* Exercise description *
Would you find each line in the entries below with the string "table" and copy it?

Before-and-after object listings
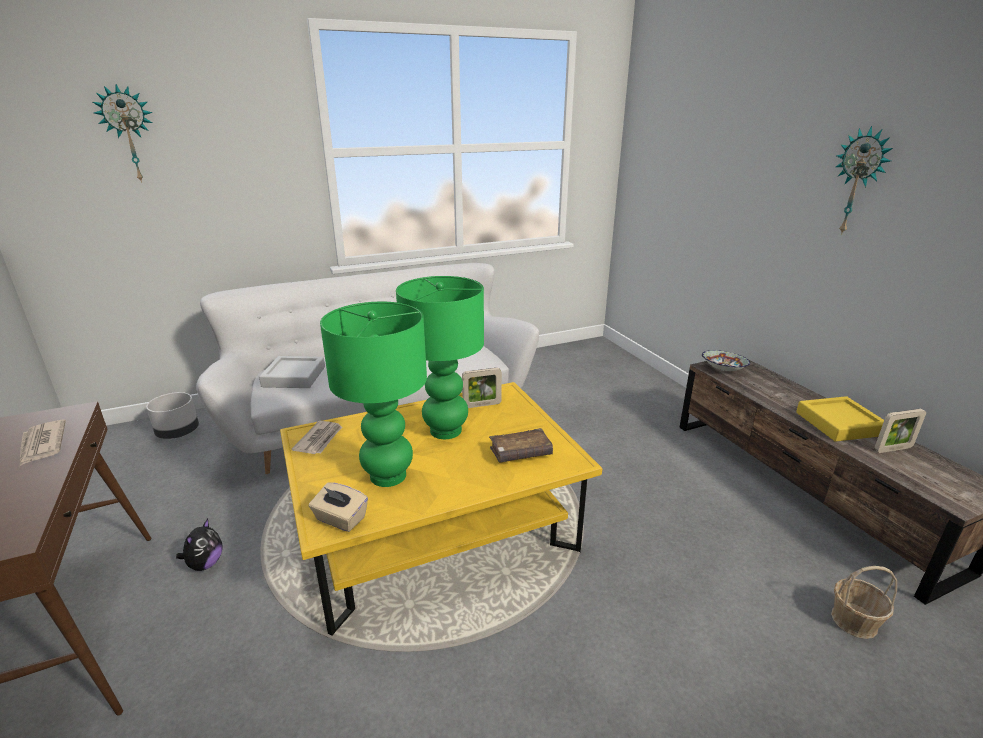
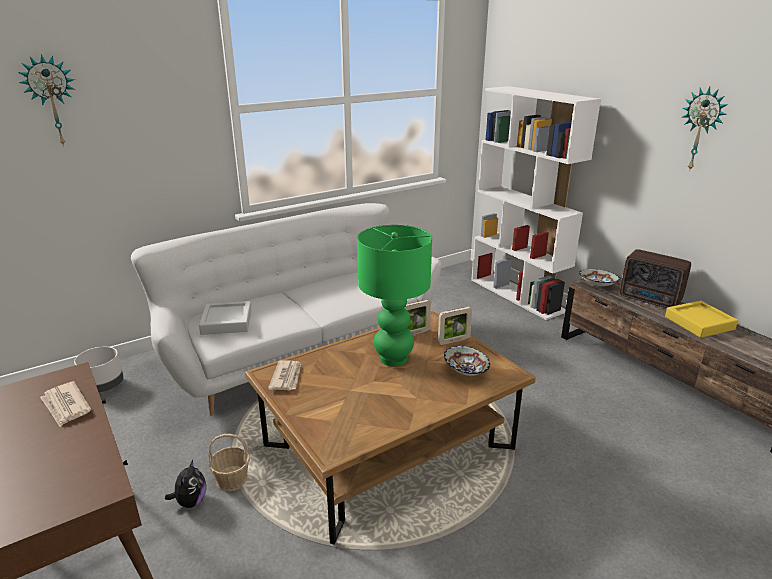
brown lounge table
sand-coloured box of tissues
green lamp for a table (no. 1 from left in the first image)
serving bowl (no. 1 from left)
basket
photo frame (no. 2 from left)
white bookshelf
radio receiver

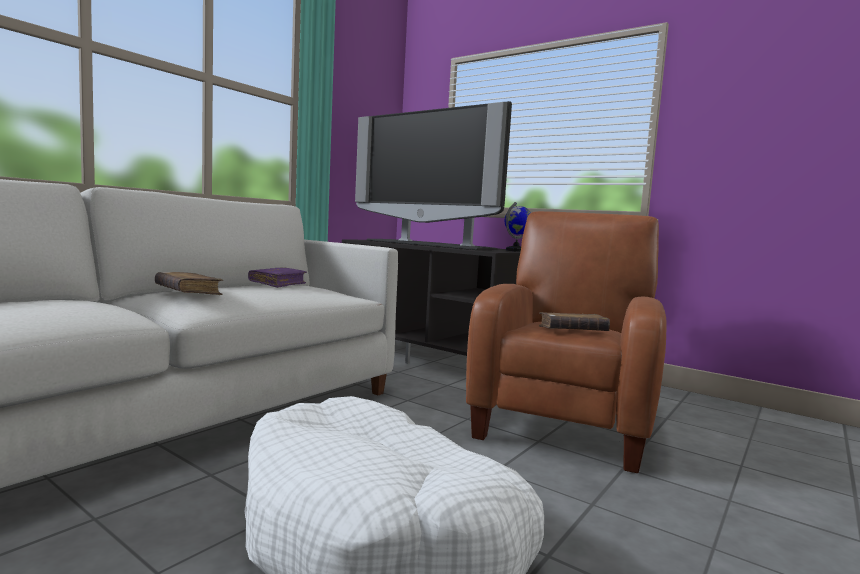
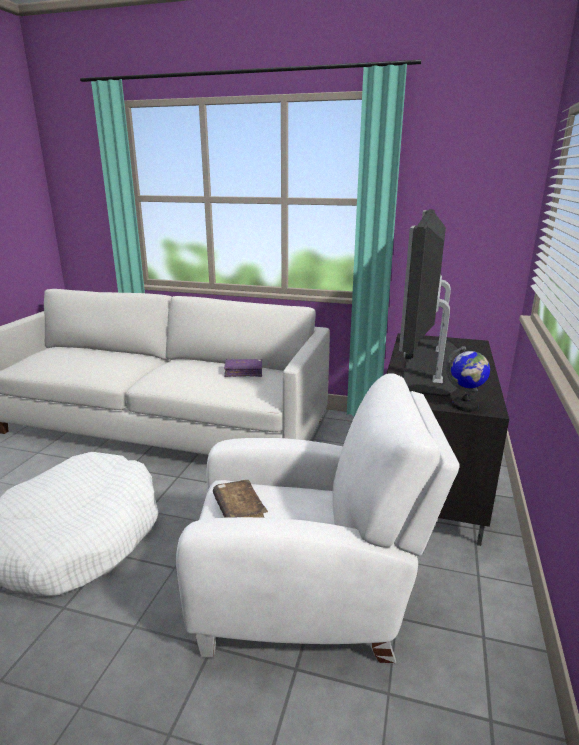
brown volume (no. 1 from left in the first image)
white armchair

* Your solution *
brown lounge table
green lamp for a table (no. 1 from left in the first image)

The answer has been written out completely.